Si les pièces de théâtre comportaient souvent des parties chantées, la musique en tant que telle était très appréciée et les dames de la cour jouaient souvent en virtuose de certains instruments, comme Madame Adélaïde avec le violon. Parmi les raretés, un clavecin de 1746, la superbe harpe de Marie-Antoinette (1774) et le recueil de deux sonates pour le clavecin dédiées à Madame Victoire, excellente claveciniste, par Mozart, alors âgé de sept ans !
Après cette salle dédiée « au concert », nous pénétrons dans un long couloir consacré à « la promenade ». Dans cette section sont évoquées les promenades à pied ou en calèche, les marches vers les bosquets enchanteurs du château, les parties de pêche au bord des bassins. On est émerveillé par la petite calèche du Dauphin, futur Louis XVII, par les maquettes de bateaux, la proue du canot de promenade de Marie-Antoinette (1777) qui naviguait sur le Grand Canal (alors que Louis XIV, qui avait fait construire cet ouvrage, détestait les bateaux !) et surtout un extravagant traineau en forme de léopard avec lequel le roi faisait de longues promenades dans le parc du château comme le rapporte un panneau. Avec les promenades sont décrits certains jeux de balles comme le jeu de paume ou le jeu du volant, très en vogue à la cour.

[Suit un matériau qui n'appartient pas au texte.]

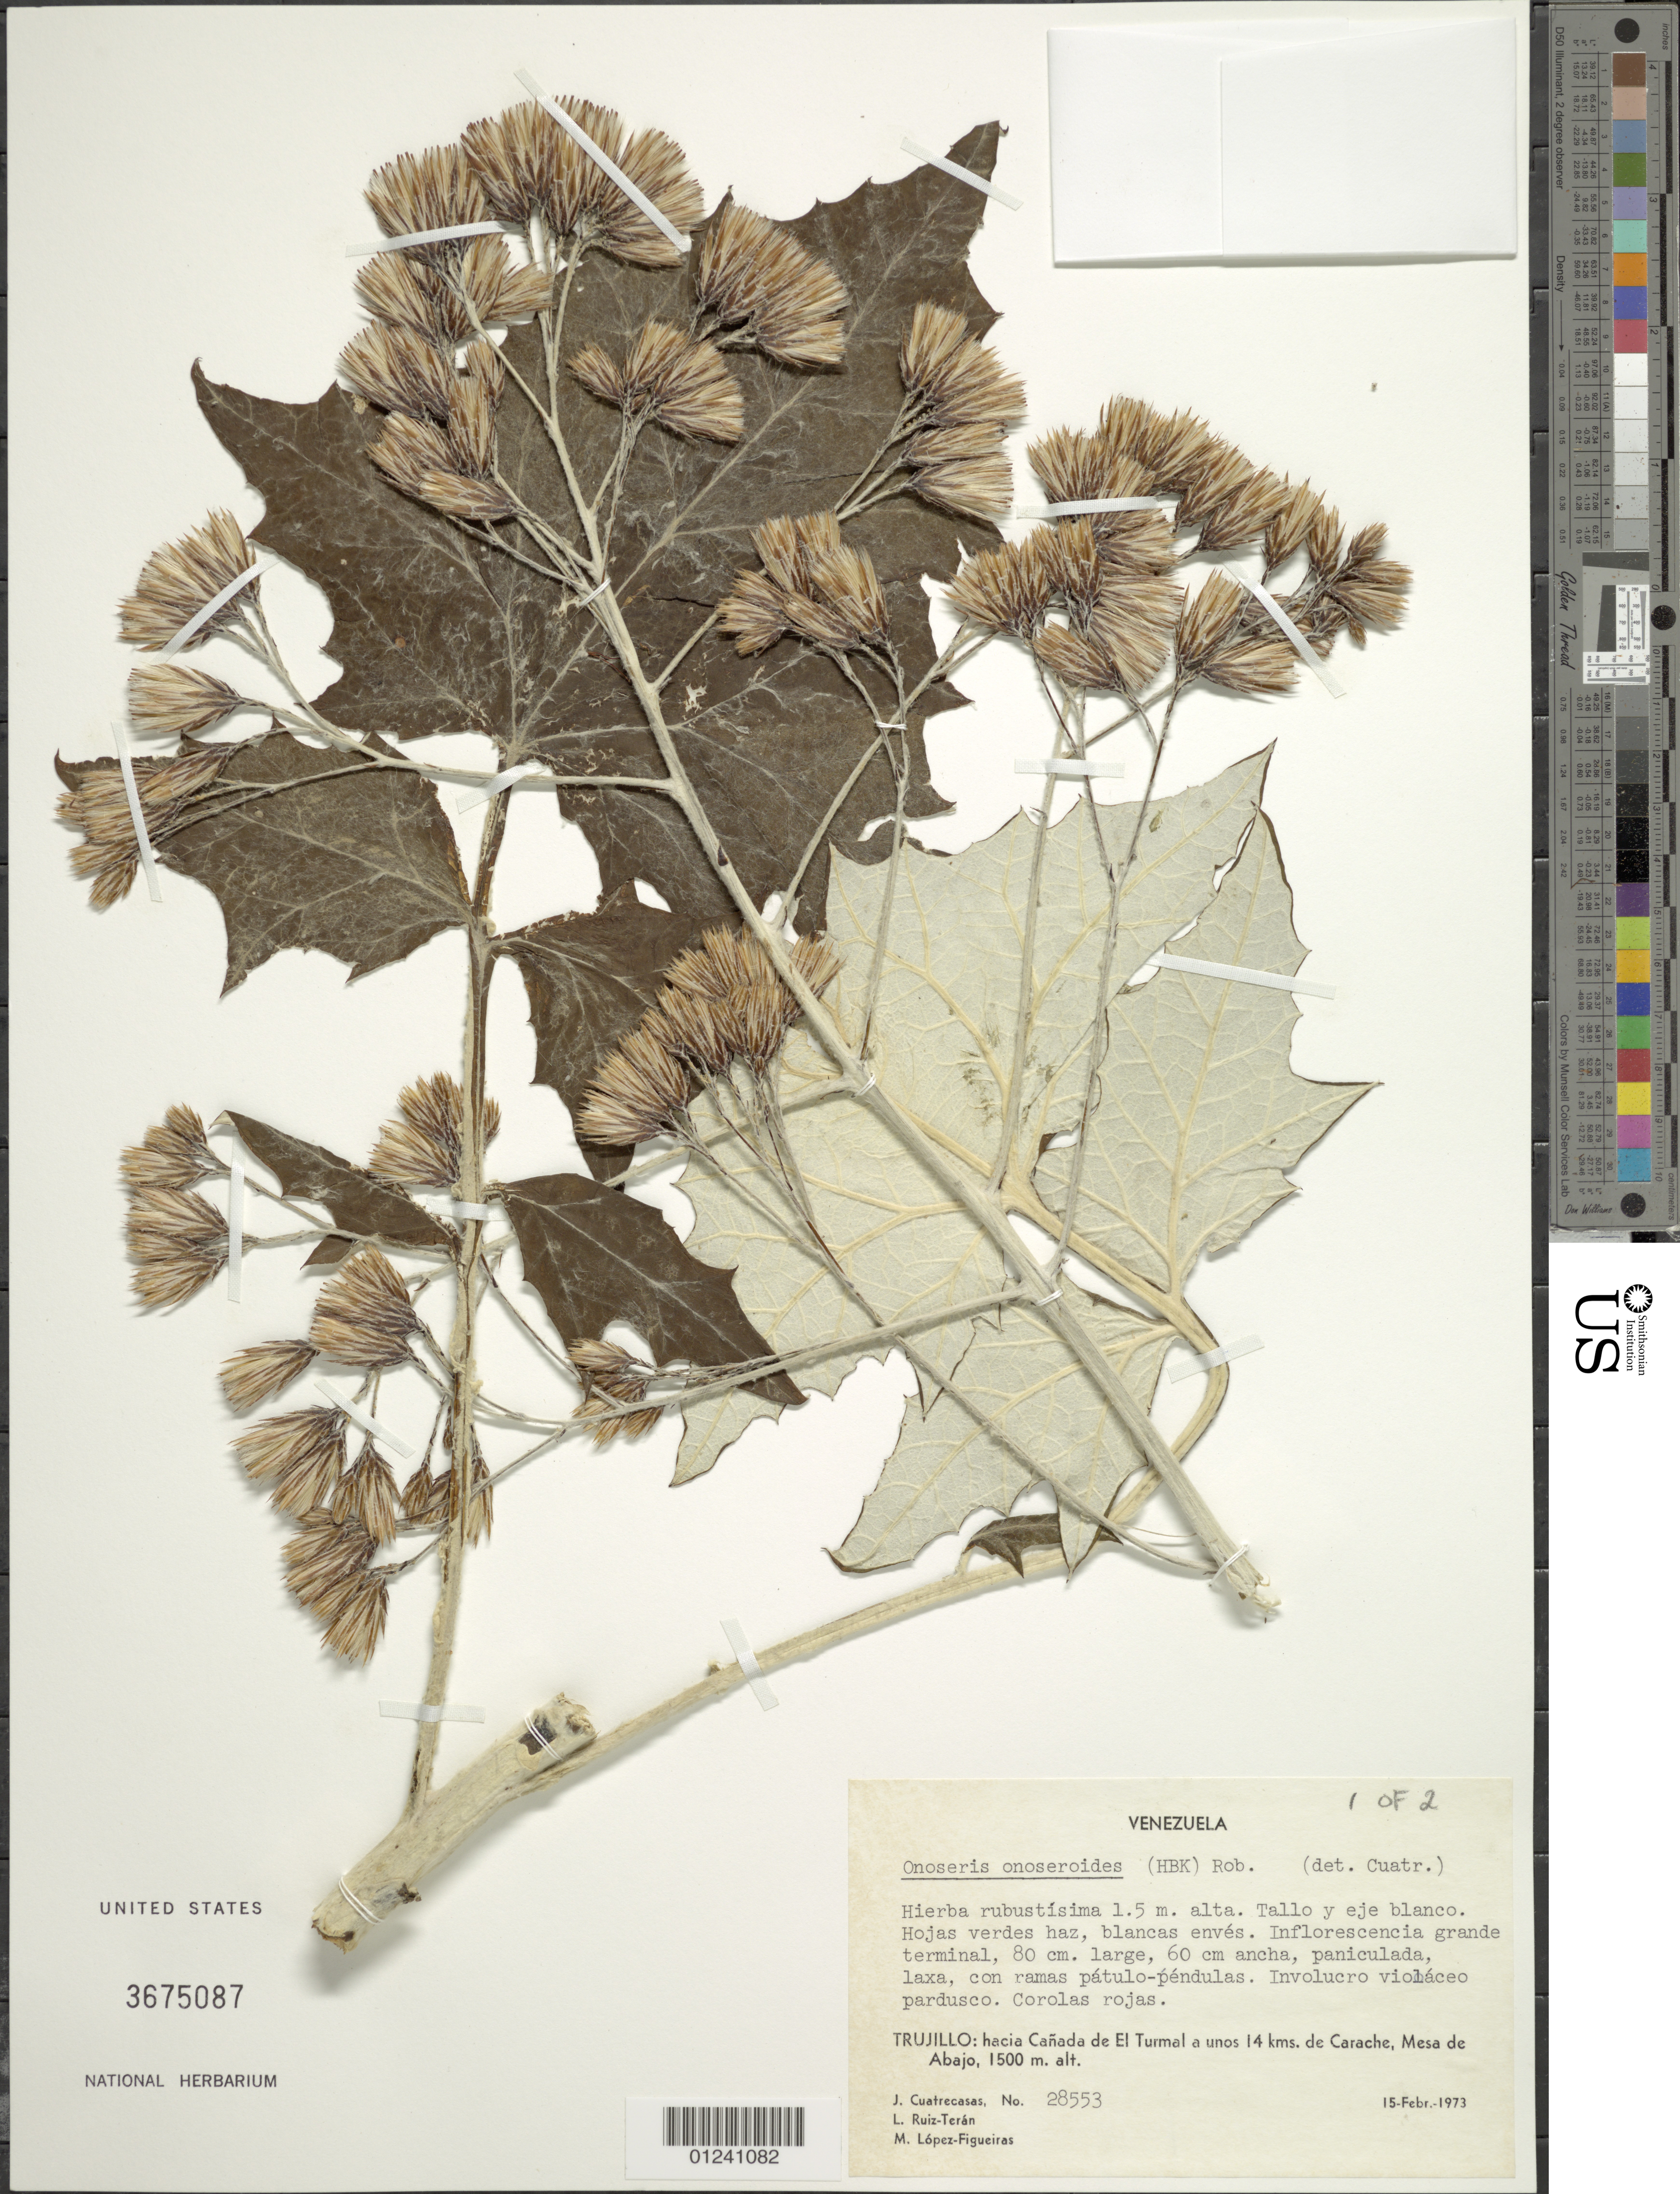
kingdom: Plantae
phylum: Tracheophyta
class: Magnoliopsida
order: Asterales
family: Asteraceae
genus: Onoseris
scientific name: Onoseris onoseroides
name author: (Kunth) B.L. Rob.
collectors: J. Cuatrecasas, L. E. Ruíz-Terán & M. López Figueiras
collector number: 28553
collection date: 1973-02-15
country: Venezuela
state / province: Trujillo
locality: hacia Canada de El Turmal a unos 14 kms. de Carache, Mesa de Abajo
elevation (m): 1500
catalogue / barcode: US 3675087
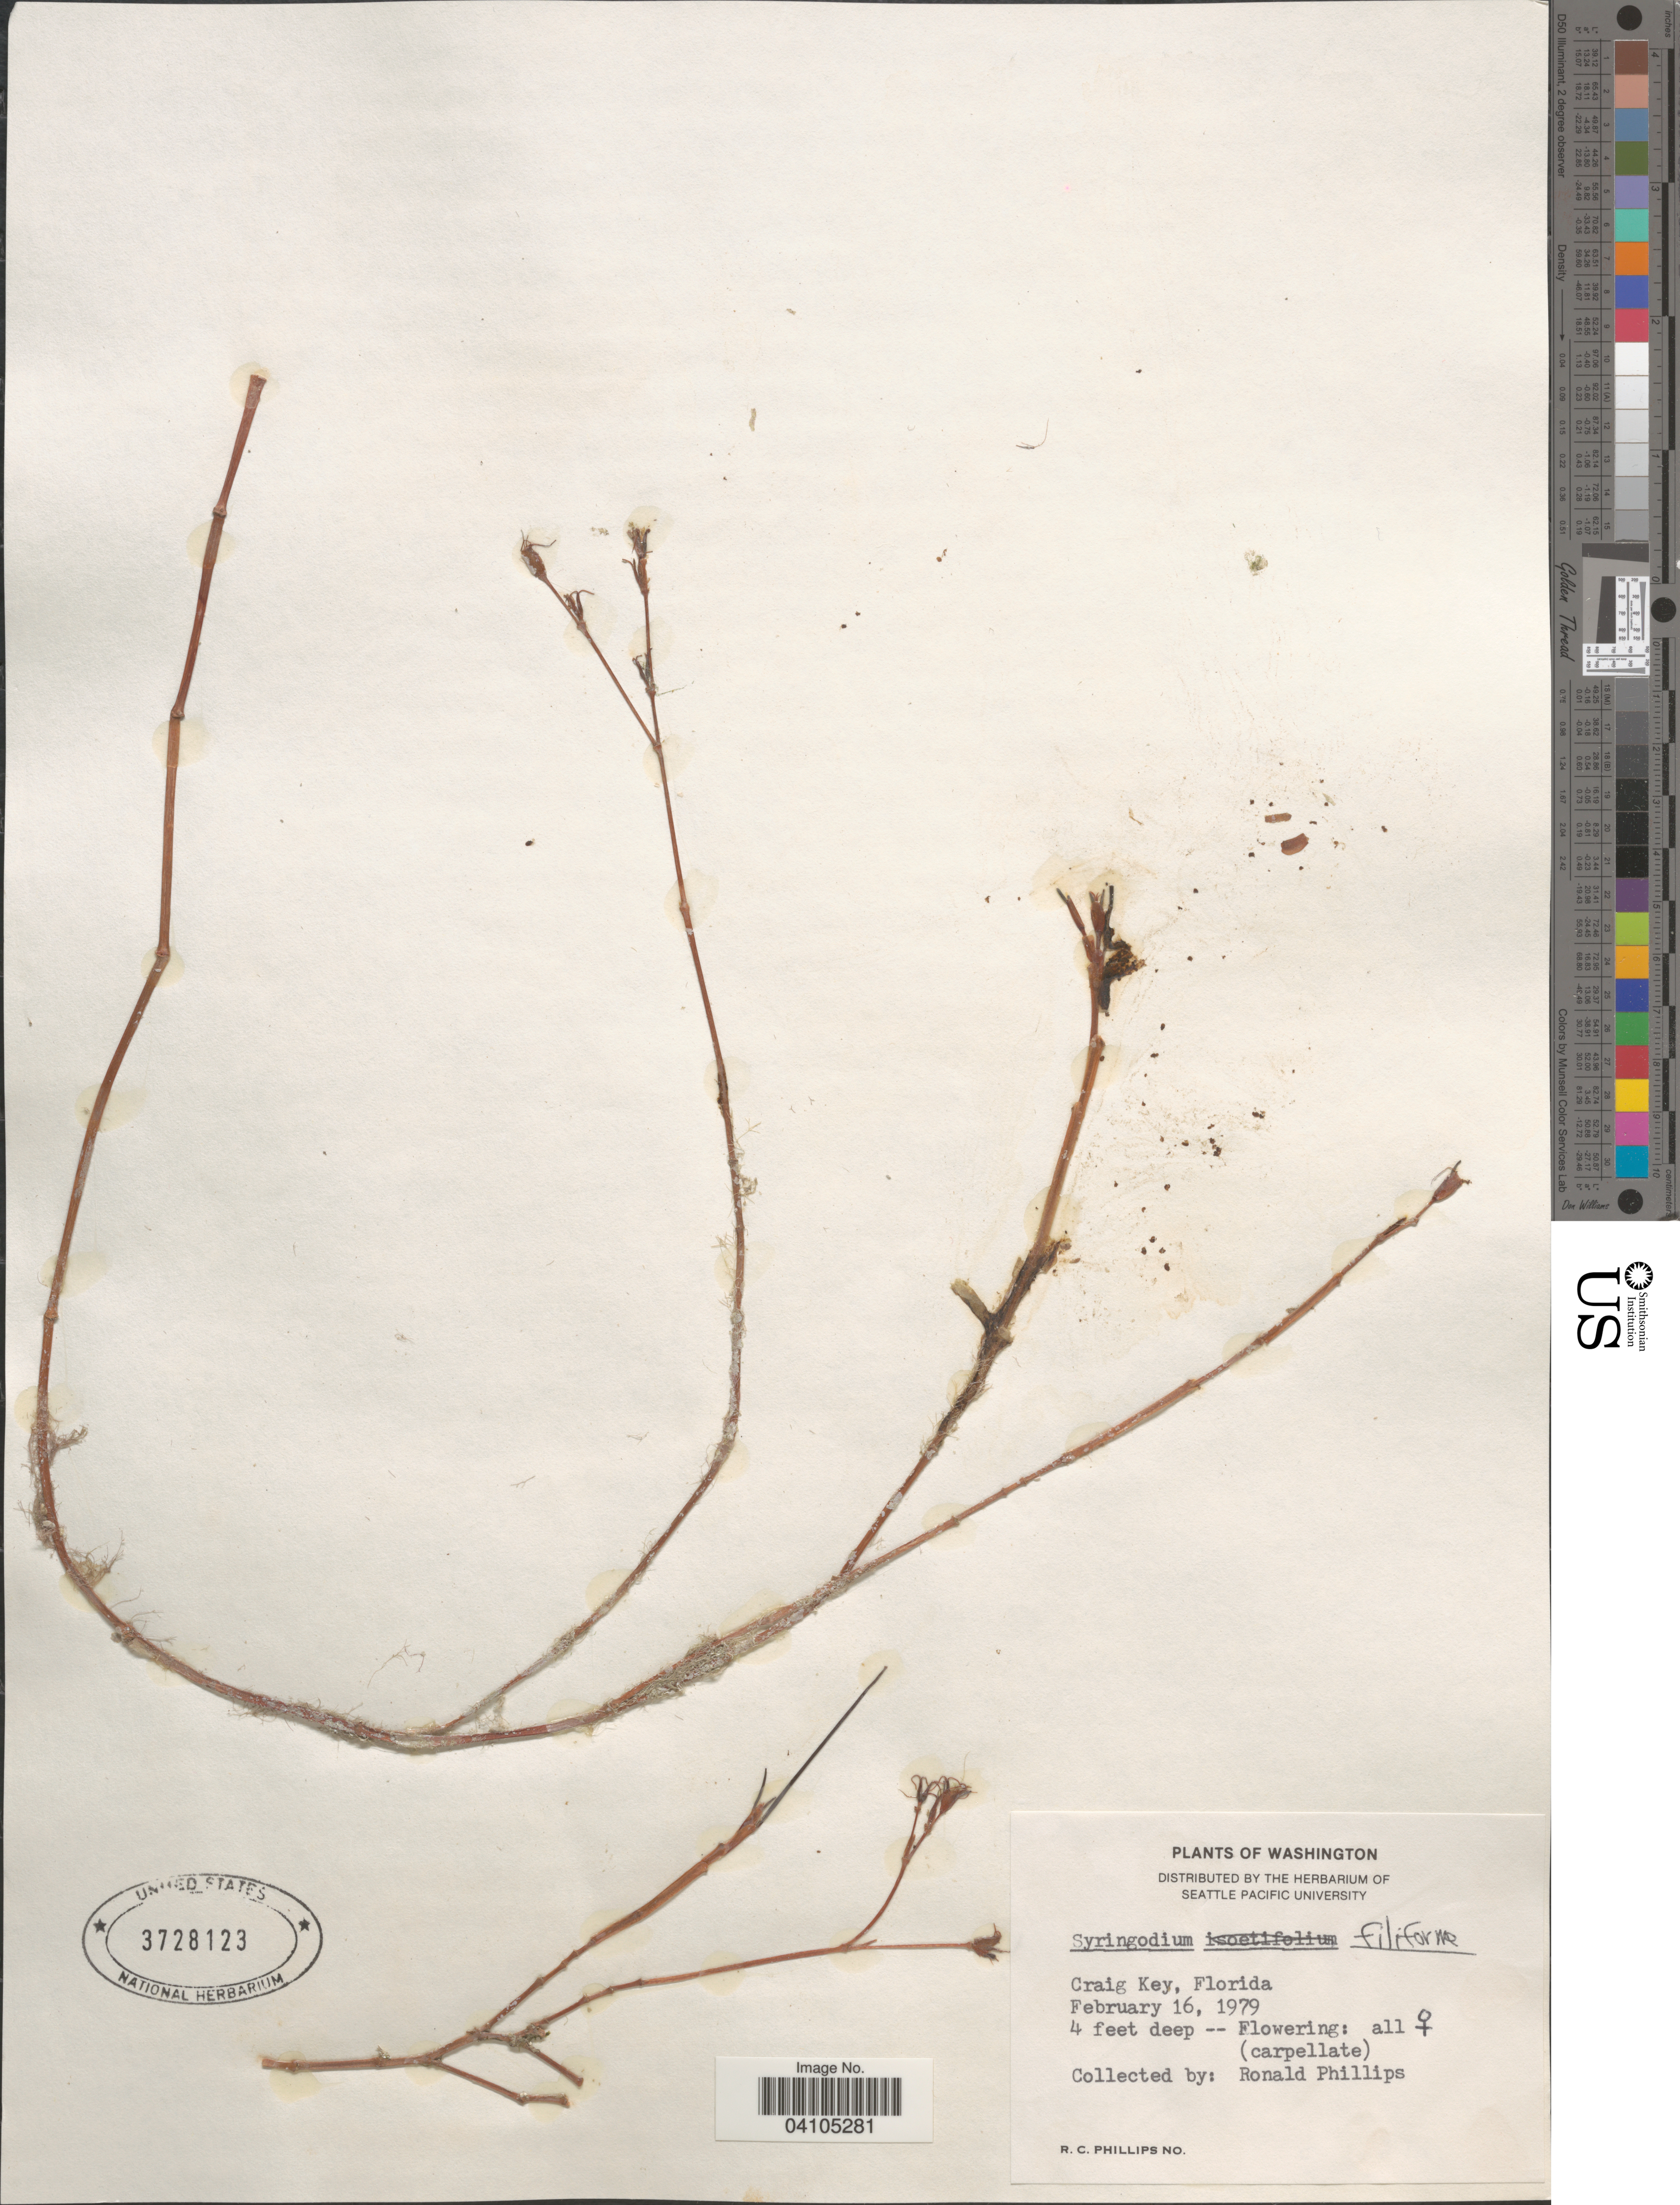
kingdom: Plantae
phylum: Tracheophyta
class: Liliopsida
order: Alismatales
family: Cymodoceaceae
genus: Syringodium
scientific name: Syringodium filiforme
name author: Kütz.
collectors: R. C. Phillips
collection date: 1979-02-16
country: United States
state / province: Florida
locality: Craig Key.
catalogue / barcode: US 3728123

Très prisés également, les « jeux » de toutes sortes. Les gens de la cour gagnaient et perdaient des fortunes avec certains jeux dont nous avons perdu les règles précises (lansquenet, hombre). Dans une grande vitrine sont exposées une multitude de pièces de jeux : bourses, almanach des jeux, jetons de lansquenet, cartes à jouer, boîte à jeux de quadrille, boîte de jetons, jeu de la chouette et de la roue de la fortune, boîte de jeu de loto, etc. Parmi les tables de jeux, la table à jeux de trictrac, de dames, d’échecs et à écrire de Louis XVI (1780) est la plus intéressante.
Autre distraction de la cour, « le bal ». Là il faut y paraître richement paré et être très exercé pour ne pas se couvrir de ridicule. L’art de la danse s’apprend dès le plus jeune âge. Le bal est souvent l’apothéose d’une grande fête. L’exposition évoque le célèbre Bal des Ifs, bal paré donné à l’occasion du mariage du Dauphin avec l’Infante d’Espagne (1745), au cours duquel huit figures déguisées en ifs seraient venues faire des exercices au milieu de la galerie. On a dit que le roi était présent dans l’un d’entre eux.
La dernière salle est consacrée aux « effets du merveilleux ». Là, on assiste à la reconstitution sur un écran géant des illuminations du grand canal et des feux d’artifices de toutes les couleurs que l’on tirait à l’époque. Les commissaires ont également fait reproduire des machineries de théâtre, pour les scolaires, d’après eux, mais les autres visiteurs sont tout aussi intéressés et curieux de ces engins dont les principes de fonctionnement sont toujours d’actualité, la force des bras ou des chevaux étant simplement remplacée par des moteurs. Une exposition originale et très instructive avec une scénographie exceptionnelle. R.P. Château de Versailles 78. Jusqu’au 26 mars 2017. Lien : www.chateauversailles.fr.